When I was little, I used to take the cat into the bathroom with me, so I could hold it on my lap while I sat on the toilet, to feel its soft belly on my bare thighs. Naked, safe, innocent. And yet, in telling you this, I feel a little shame for how it will be interpreted. I yearn for that safe/naked/innocent feeling with my art, and yet how can I expect that when I want to explore imagery that is taboo, or uncomfortable?
But in this way, I am a leader. I’m often the first to share (perhaps overshare) in conversations and in therapeutic groups. Often, I do not feel received when I do this, and that is okay. Always, someone will pull me aside later to say how much they appreciate my ability to speak my truth, that it made it feel safer for them to.

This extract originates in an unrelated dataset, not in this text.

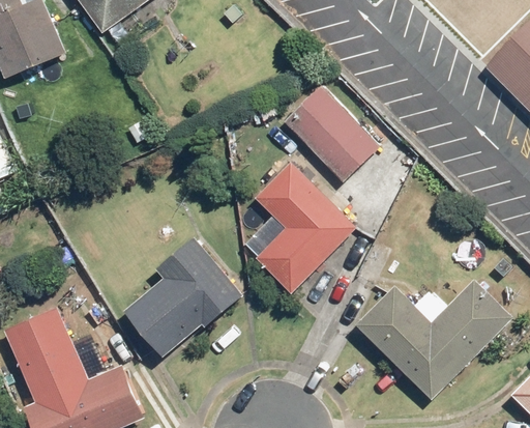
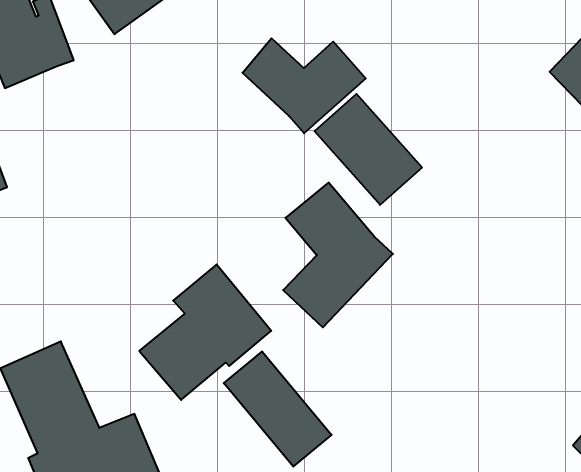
building: none -> [242,38,366,133]
building: [353,280,510,399] -> none
building: none -> [224,351,332,467]

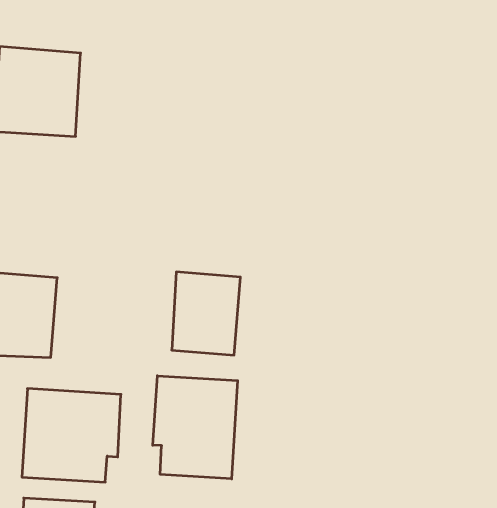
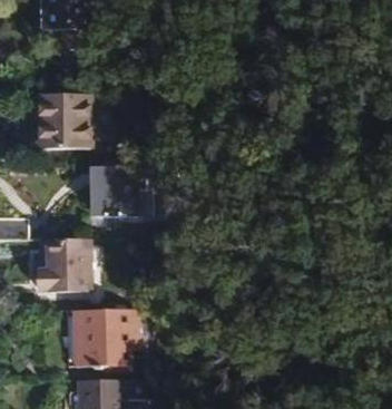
building: [172,272,240,355] -> [94,166,135,216]
building: [153,376,238,479] -> none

My willingness to question, to be in a liminal space, to not know, to wallow in the grey, it is often misinterpreted as ignorance, or a request for advice. And advise me people do, stumbling into my mental space with off key pragmatism, when all I really want is to know that I am not alone.
In many social spaces I am alone. The batty goofball, if I talk – so I usually don’t. My intelligence, expertise, and experience are dismissed or unseen, because one thing I have not yet learned is when it is okay to be sure, to stand in what I know, to stop exploring certain questions and just go with a best answer for a while.
I need to risk presenting myself as someone who has something to offer instead of giggling. I need to stop tolerating it when I am interrupted or talked over when I speak from a place of strength. And I need to learn to speak from that place of strength instead of only speaking from my willingness to be vulnerable.